Artvin halk oyunları, inceleyicilerce; sahil kesimi oyunları-iç kesim oyunları, koşmalı oyunlar-koşmasız oyunlar, horonlar-barlar-diğer oyunlar, tek cinsiyet oyunları – alaca (karma) oyunlar, başlıkları altında tasnif edilerek incelenmiştir. Sahil kesiminde (Arhavi Hopa) oyunlar kemençe, tulum, cura zurna ve garmon eşliğinde oynanmaktadır ve hemen hemen hepsi horondur. 7/8’lik ölçüdeki ezgiler yaygındır. Sahil kesiminde kadın ve erkekler “köçek” adlı oyunu da oynarlar.
İç kesimde horonların yanı sıra barlar, seyrek de olsa yallılar-halaylar meydana çıkar. Kemençe kaybolur; tulum yaygınlaşır. Davul-zurna (orta zurna), mey belirginleşir. El armonikası – garmon, akordeon da çalınır. İç bölgede 2/4, 4/4, 5/8, 6/8’lik ölçülerdeki ezgiler egemendir. Çok uğraşılmasına rağmen Rus işgali dönemi çalgıları olan El armonikası-garmon, akordeounun önüne geçilememiştir.
Artvin halk oyunlarında başta aşk, kahramanlık olmak üzere, doğa sevgisi hayvan sevgisi, dayanışma, insan-üretim ilişkileri canlandırılmaktadır. Halka hâlinde oynanan horonların; birlik beraberlik, dayanışma ruhunu güçlendirdiği kesindir.

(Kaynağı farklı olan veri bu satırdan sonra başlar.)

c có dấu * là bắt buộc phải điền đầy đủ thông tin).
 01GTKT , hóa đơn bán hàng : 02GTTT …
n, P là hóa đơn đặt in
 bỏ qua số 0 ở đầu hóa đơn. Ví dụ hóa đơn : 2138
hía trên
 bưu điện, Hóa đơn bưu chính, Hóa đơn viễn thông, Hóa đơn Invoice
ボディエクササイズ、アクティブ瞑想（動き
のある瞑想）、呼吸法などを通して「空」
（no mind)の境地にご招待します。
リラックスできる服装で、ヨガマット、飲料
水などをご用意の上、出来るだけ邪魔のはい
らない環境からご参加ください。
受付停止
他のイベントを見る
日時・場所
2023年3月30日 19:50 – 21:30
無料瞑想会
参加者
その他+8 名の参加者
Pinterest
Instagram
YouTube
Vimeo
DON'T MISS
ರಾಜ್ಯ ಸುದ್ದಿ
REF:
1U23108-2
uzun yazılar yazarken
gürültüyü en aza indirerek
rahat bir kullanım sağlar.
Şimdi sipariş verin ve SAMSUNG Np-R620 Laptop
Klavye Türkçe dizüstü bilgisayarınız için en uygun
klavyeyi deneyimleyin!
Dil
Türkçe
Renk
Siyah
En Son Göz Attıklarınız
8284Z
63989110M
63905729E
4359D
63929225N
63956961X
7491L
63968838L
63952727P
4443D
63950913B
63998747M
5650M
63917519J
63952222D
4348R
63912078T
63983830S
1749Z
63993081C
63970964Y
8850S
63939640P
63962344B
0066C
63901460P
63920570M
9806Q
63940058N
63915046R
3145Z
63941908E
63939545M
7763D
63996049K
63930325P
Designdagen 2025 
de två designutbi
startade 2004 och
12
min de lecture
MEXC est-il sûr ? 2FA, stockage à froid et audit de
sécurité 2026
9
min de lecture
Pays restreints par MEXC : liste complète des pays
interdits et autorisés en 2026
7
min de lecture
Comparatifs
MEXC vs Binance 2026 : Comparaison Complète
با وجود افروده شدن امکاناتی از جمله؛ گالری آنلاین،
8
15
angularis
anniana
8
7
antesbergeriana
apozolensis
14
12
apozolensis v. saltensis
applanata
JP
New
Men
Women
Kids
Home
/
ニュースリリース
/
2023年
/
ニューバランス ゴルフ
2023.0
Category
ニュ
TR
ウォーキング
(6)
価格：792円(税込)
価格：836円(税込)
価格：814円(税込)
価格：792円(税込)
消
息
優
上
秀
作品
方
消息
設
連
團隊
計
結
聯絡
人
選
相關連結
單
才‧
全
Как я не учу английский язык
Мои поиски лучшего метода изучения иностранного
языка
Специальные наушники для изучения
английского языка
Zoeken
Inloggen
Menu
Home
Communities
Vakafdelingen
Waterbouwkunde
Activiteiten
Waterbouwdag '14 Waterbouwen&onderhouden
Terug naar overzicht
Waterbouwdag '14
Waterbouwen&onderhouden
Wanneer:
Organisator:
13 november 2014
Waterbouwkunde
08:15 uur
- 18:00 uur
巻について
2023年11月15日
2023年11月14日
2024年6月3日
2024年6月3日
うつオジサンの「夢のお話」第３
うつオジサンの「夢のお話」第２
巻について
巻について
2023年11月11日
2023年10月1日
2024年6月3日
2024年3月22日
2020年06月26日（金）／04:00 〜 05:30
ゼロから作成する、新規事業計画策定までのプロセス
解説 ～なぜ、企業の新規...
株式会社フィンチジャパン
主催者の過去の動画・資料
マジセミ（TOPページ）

Halk oyunlar; en çok düğünlerde, Kafkasör – Pancarcı vb. şenliklerde, harfanalarda, imecelerde, bağbozumunda, berobana denen yılbaşı kutlamasında, dinî ve millî bayramlarda, yapı davetinde, askere uğurlama ve karşılamada oynanır. Erkek ve kadınların ayrı ayrı oynandığı oyunlar olduğu gibi alaca (karma) oyunlar da vardır. Konumuzun dışında olduğu için bu konuda ayrıntıya girilmemiştir.